Delegates of the Nuclear Nonproliferation Treaty have been encouraged to seek to isolate the State of Israel over its undeclared nuclear program and its ownership of nuclear weaponry. This is a country that has never threatened its neighbours, yet alone any other country on the Globe. It is a wealthy country, one well invested in scientific knowledge and the higher education of its young, and prepared to share its knowledge with any other country expressing interest.

Yet the focus is on Israel. At the present time, Russia, China, France, Great Britain and the United States are acknowledged nuclear powers. As are India and Pakistan. With North Korea, Iran and Syria all invested in acquiring that status for themselves; and now Myanmar as well. The former nations can be acknowledged as responsible, with the inclusion of India. Pakistan and the other three have a huge question mark nudging disaster stuck to their plans.

The agenda of the Nuclear Nonproliferation Treaty members to attempt to persuade nuclear-owning states to reduce their arsenals, and to push for a nuclear-free Middle East by pressing Israel over its arsenal of nuclear weapons rather than to attempt to form a distinct body whose sole interest should be to stop North Korea, Iran, Syria and Burma from any further investment in nuclear does not bode well for humanity.

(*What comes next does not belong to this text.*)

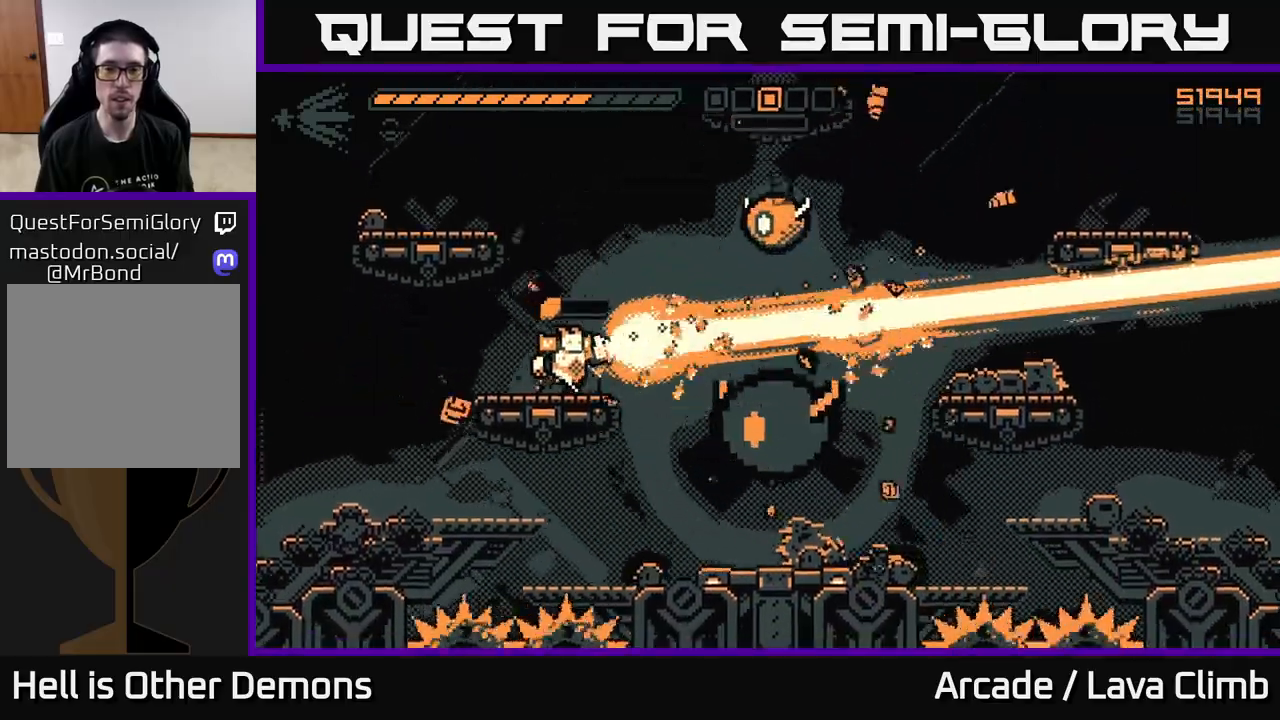
{"buttons": [], "left_stick": "center", "right_stick": "right", "events": [[200, "left_stick", "center"], [300, "R2", "down"], [433, "R2", "up"]]}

Their interests in availing themselves of nuclear technology is not invested in civilian uses of nuclear-produced energy. It exists for the sole purpose of exerting the power of terror over neighbours and the world at large. Of possessing a threat that will result in 'respect' and 'awe' and 'deference' from other countries of the world, including the clear-headed and responsible nations that would never dream of unleashing nuclear weapons.

Not to be overlooked is the potential for any of those countries to generously share their nuclear knowledge and competence in the future with other rogue states like Libya and Venezuela, but even more alarming is the prospect, and a quite real one that non-state terror subordinates to the nuclear-availing states will be handed neat little nuclear packages for their own use and to our immense detriment to protect ourselves.

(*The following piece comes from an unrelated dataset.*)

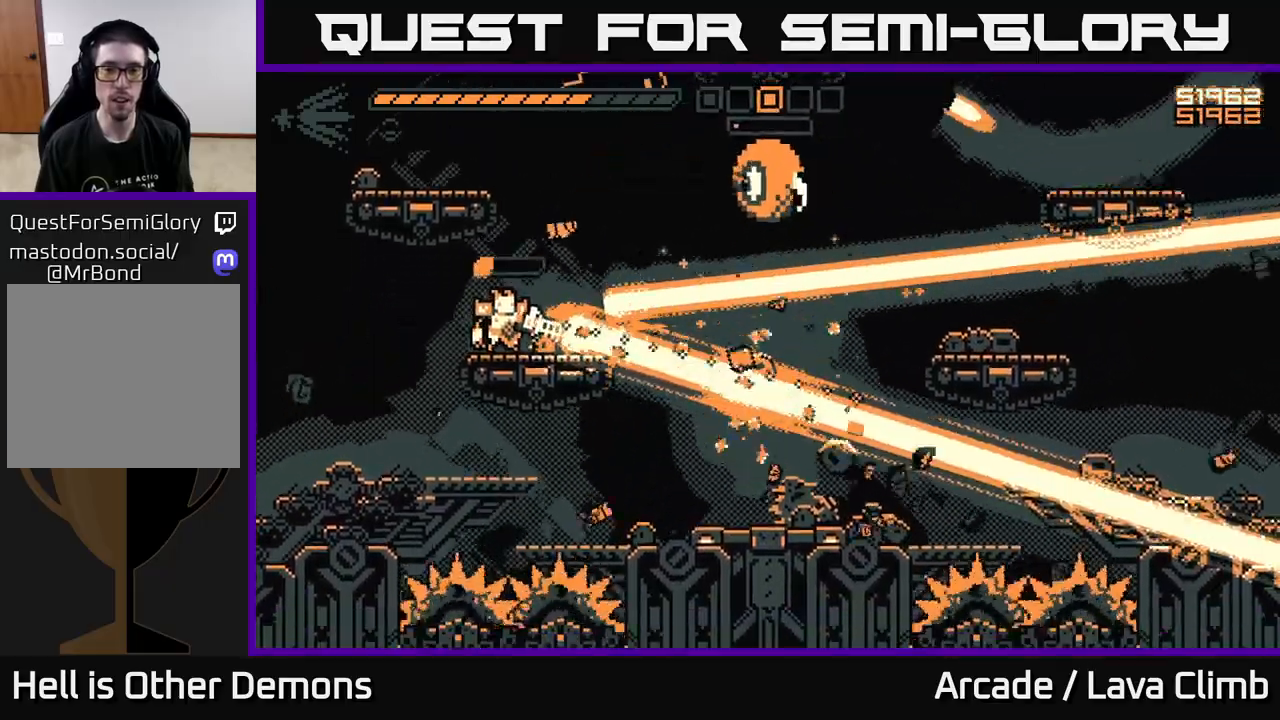
{"buttons": [], "left_stick": "up-left", "right_stick": "up-right", "events": [[167, "right_stick", "up-right"], [333, "R2", "down"], [333, "left_stick", "left"], [467, "R2", "up"], [483, "left_stick", "up-left"]]}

The conundrum is how to go about exerting influence over the intransigently demented minds whose purpose will not readily be distracted from the achievement of nuclear warheads. Distractions such as promising greater aid to impoverished people in those nations when their own heads of government couldn't care less about their predicament is fairly useless.

More assertive, strong-arm tactics disabling those plans from building to full fruition seem to present as the only alternative to placing the entire world in a state of apprehended disaster.